I was expecting that if a symbol is declared global, then all contexts will treat it as local.  Not so:



(global 'foo)
(context 'bar)
(constant 'foo 2)
=> ERR: symbol not in current context in function constant : foo


I know the manual says this:


Quote
 Only symbols from the current context can be used with constant. This prevents the overwriting of symbols that have been protected in their home context.


But if something is global, doesn't that change the rules a bit?
Cavemen in bearskins invaded the ivory towers of Artificial Intelligence.  Nine months later, they left with a baby named newLISP.  The women of the ivory towers wept and wailed.  \"Abomination!\" they cried.

Lutz

#1
Good practice would be to make a symbol global and constant in the beginning and in MAIN. then leave it constant, if global or not. Both, symbol scope and protection, are major attributes of a symbol which shouldn't be changed.

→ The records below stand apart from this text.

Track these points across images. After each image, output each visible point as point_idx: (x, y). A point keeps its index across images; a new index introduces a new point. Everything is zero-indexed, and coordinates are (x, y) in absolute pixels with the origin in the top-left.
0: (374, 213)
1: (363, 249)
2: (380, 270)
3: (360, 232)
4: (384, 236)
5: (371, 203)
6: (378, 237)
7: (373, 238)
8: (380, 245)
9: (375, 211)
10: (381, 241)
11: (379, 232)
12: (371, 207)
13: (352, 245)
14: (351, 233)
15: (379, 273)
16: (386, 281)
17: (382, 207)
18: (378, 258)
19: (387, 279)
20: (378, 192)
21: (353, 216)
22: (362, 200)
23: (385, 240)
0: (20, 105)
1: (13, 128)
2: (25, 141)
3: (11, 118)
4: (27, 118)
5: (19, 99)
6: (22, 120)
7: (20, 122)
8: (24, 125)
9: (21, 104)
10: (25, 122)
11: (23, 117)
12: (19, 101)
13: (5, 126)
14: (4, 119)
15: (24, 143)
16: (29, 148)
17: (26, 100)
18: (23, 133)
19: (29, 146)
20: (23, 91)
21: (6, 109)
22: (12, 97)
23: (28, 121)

Most of these rules were introduced and refined when working in a 9-people programming team in 2005/6. A bigger application was partitioned in context modules, which were assigned to specific team members. The person maintaining MAIN was the lead and integrator.

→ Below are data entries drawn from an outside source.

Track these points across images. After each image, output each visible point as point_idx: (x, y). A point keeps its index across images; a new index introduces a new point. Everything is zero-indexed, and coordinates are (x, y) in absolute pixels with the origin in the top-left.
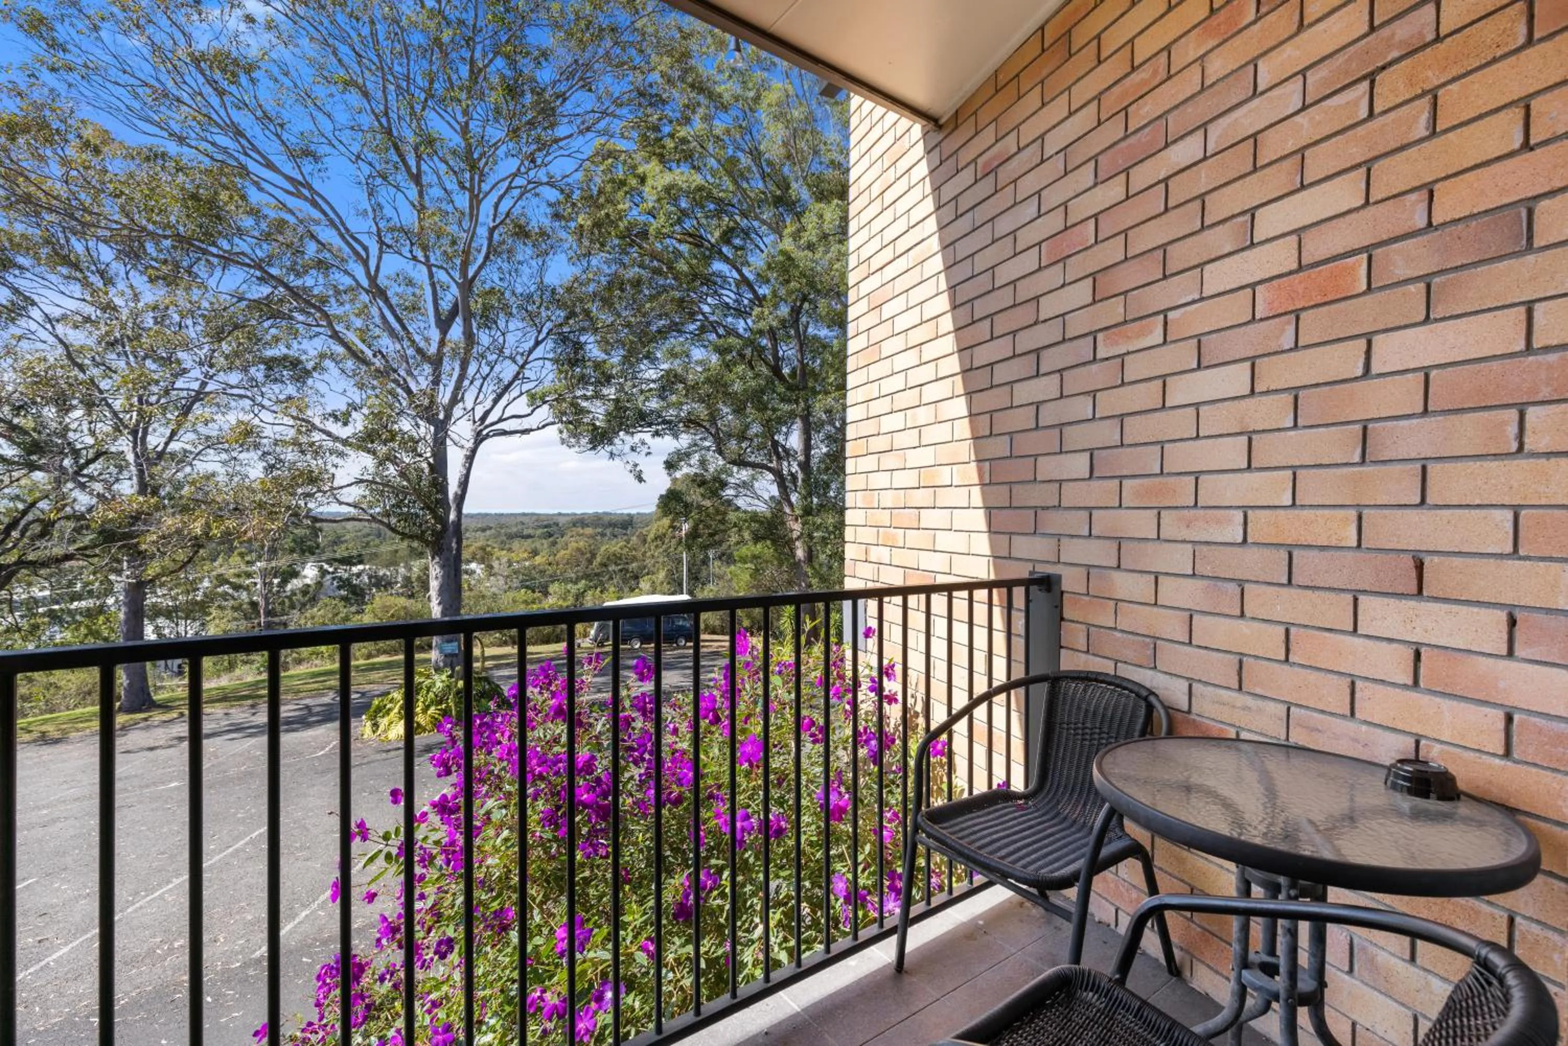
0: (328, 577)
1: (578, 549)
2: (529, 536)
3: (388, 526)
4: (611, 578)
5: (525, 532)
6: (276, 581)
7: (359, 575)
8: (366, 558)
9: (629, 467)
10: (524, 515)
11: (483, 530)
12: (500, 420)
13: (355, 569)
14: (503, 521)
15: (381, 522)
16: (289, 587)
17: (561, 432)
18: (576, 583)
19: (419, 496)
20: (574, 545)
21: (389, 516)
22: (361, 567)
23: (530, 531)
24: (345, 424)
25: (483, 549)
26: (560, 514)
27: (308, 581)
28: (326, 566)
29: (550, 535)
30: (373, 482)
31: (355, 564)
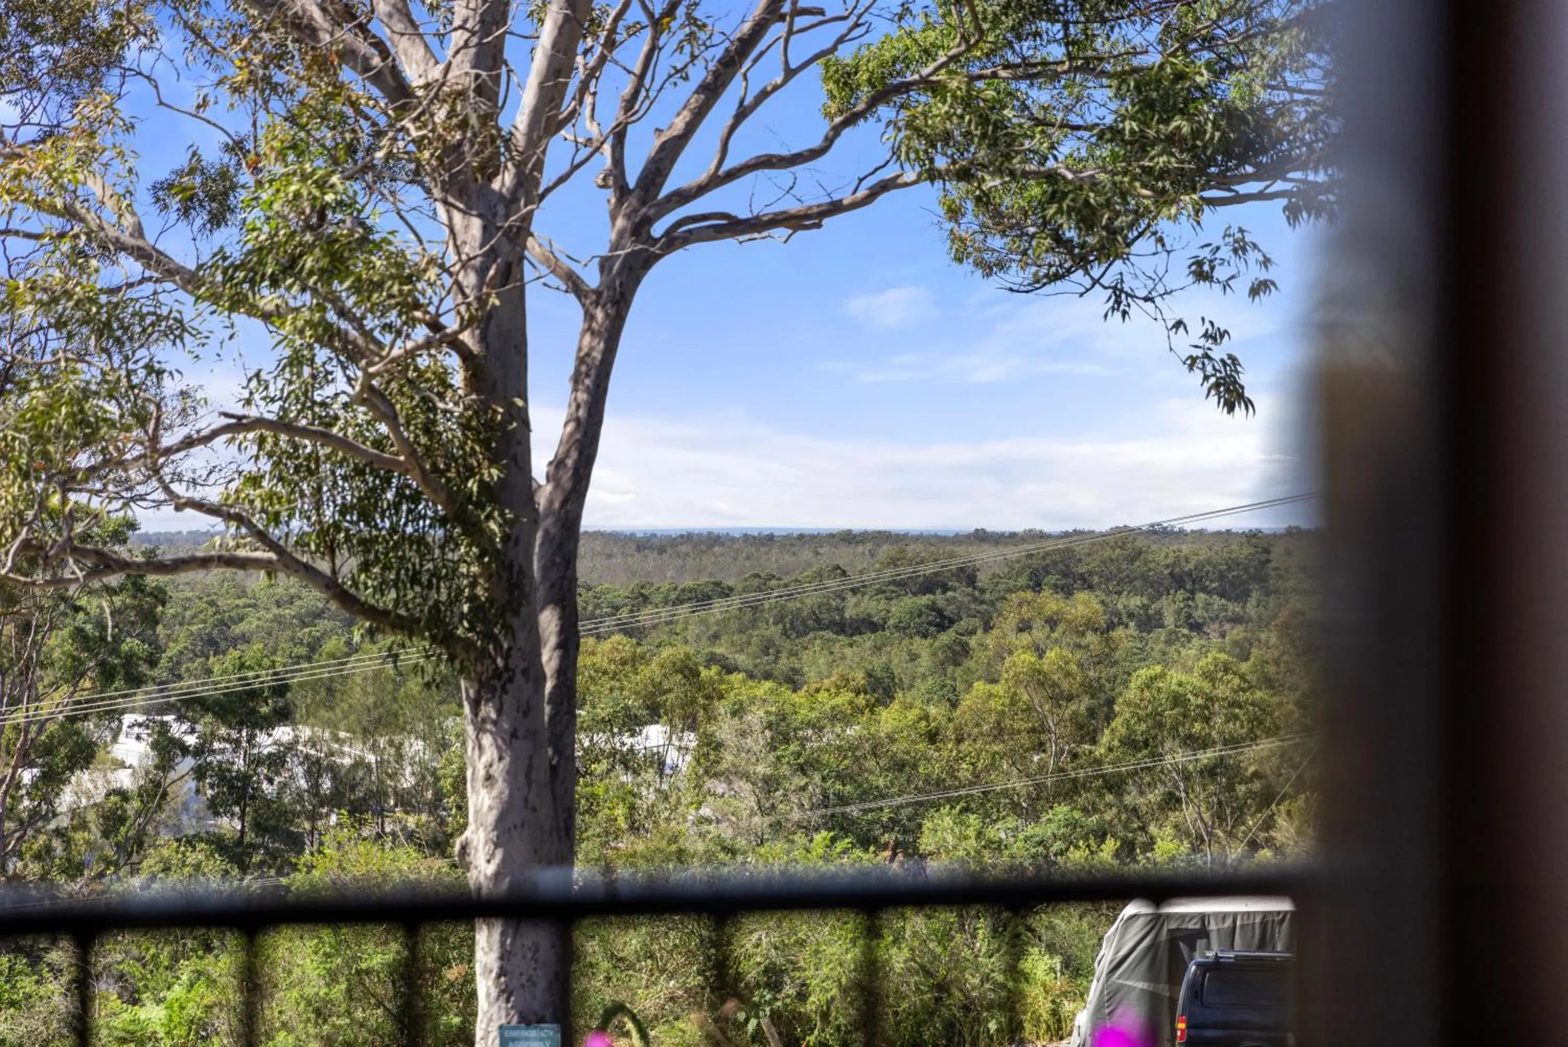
0: (187, 764)
1: (1039, 679)
2: (866, 625)
3: (331, 585)
4: (1171, 801)
5: (853, 608)
6: (27, 776)
7: (276, 761)
8: (299, 700)
9: (1186, 343)
10: (848, 538)
11: (701, 598)
12: (717, 180)
13: (266, 742)
14: (772, 561)
15: (308, 571)
16: (66, 799)
17: (954, 213)
18: (1032, 814)
19: (431, 476)
20: (1024, 659)
21: (331, 550)
22: (283, 733)
23: (870, 606)
24: (217, 220)
25: (688, 671)
26: (981, 537)
27: (125, 780)
28: (178, 730)
29: (943, 622)
30: (282, 425)
31: (268, 723)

Ps: ... but if you must, you still can do it in this not obvious way:
(eval-string "(constant 'foo 2)" MAIN)

TedWalther

#2
Yes, it took me a few weeks to learn that, but then the Heisenbugs stopped. :-)
Cavemen in bearskins invaded the ivory towers of Artificial Intelligence.  Nine months later, they left with a baby named newLISP.  The women of the ivory towers wept and wailed.  \"Abomination!\" they cried.